The Financial Conduct Authority said on Wednesday it had stopped short of imposing fines on LCF, which collapsed in 2019, since the burden would ultimately fall on the firm’s creditors.
“LCF’s use of financial promotion led to bondholders, many of whom were vulnerable, investing in unsuitable, high-risk products,” said Therese Chambers, the FCA’s joint executive director of enforcement. She added that while the censure would not “provide solace to those investors who lost out” it was important to call out LCF’s shortcomings.
The implosion of LCF wiped out the savings of 11,600 investors who had pumped money into unregulated minibonds offering returns of up to 8 per cent.
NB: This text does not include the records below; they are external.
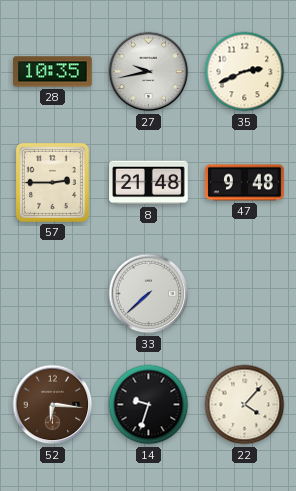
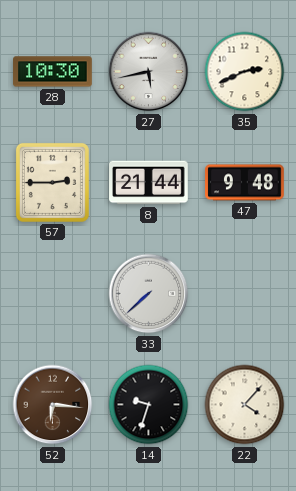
28: 10:35 -> 10:30
27: 9:43 -> 5:43
8: 21:48 -> 21:44
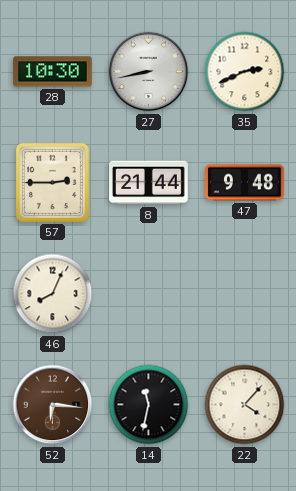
27: 5:43 -> 8:43
46: none -> 8:04
33: 7:38 -> none
14: 9:33 -> 11:32
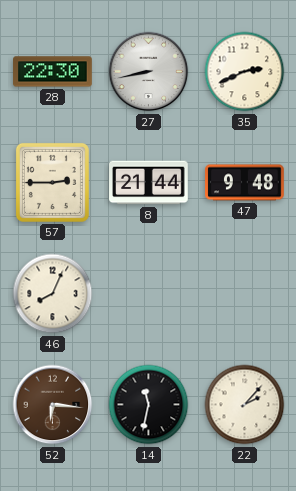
28: 10:30 -> 22:30
22: 4:07 -> 2:07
The FCA, which regulated the company but not its products, was rebuked in the subsequent Gloster review for “failing to effectively supervise and regulate” LCF ahead of its £236mn collapse.
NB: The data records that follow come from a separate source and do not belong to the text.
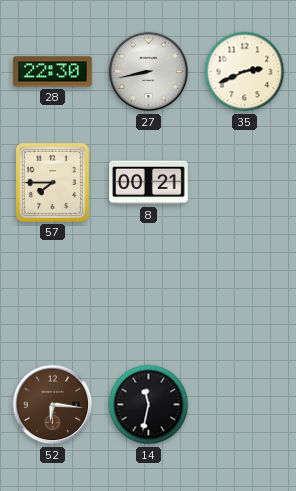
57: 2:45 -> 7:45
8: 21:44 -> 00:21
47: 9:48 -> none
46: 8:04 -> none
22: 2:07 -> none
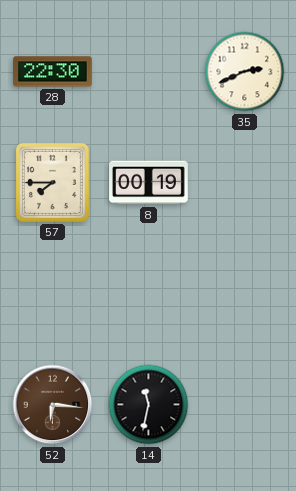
27: 8:43 -> none
8: 00:21 -> 00:19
A Serious Fraud Office criminal probe into LCF is ongoing, and the company’s former chief executive, Michael Andrew Thomson, was sentenced to a 10-month suspended jail term in May for breach of a restraint order placed on his bank account relating to that investigation.
The scandal prompted the FCA to ban the mass-marketing of risky illiquid securities — including speculative minibonds — to retail investors.
The FCA said it “considers it important to set out the key ways in which LCF’s financial promotions misled prospective investors and bondholders regardless of whether there was an underlying fraud and LCF’s knowledge thereof”.
Breaches of financial promotion rules included using “bondholders’ money to fund seemingly independent comparison websites to showcase its minibonds next to safer investments, which had a lower rate of return”.
“This had the effect of enticing retail investors into investing in LCF’s high-risk products. LCF also advertised the minibonds as ISA compatible when this was not the case,” the FCA added, referring to independent savings accounts, which attract special tax treatment.
The FCA also criticised LCF for “untrue and misleading” claims about the independence of the corporate borrowers in which LCF invested policyholder money, as well as claiming loans were secured when they were not, and giving the “misleading impression” that there were no hidden fees.
The “serious failings” around LCF’s advertising would have led to a “substantial financial penalty”, were the firm not already insolvent, with significant liabilities to creditors including its bondholders and the Financial Services Compensation Scheme, the FCA said in its decision notice.
The FCA also stressed that it had carried out a “significant transformation plan” to implement the recommendations from the Gloster review, which included “appropriate training” for staff around how to recognise potential fraud, and a more centralised system for maintaining data on firms so that “red flags” could be “easily accessed”.
“The FCA also put in place investment of £98mn over three years to strengthen the FCA’s data analytics to better identify potentially problematic firms,” the regulator said on Wednesday.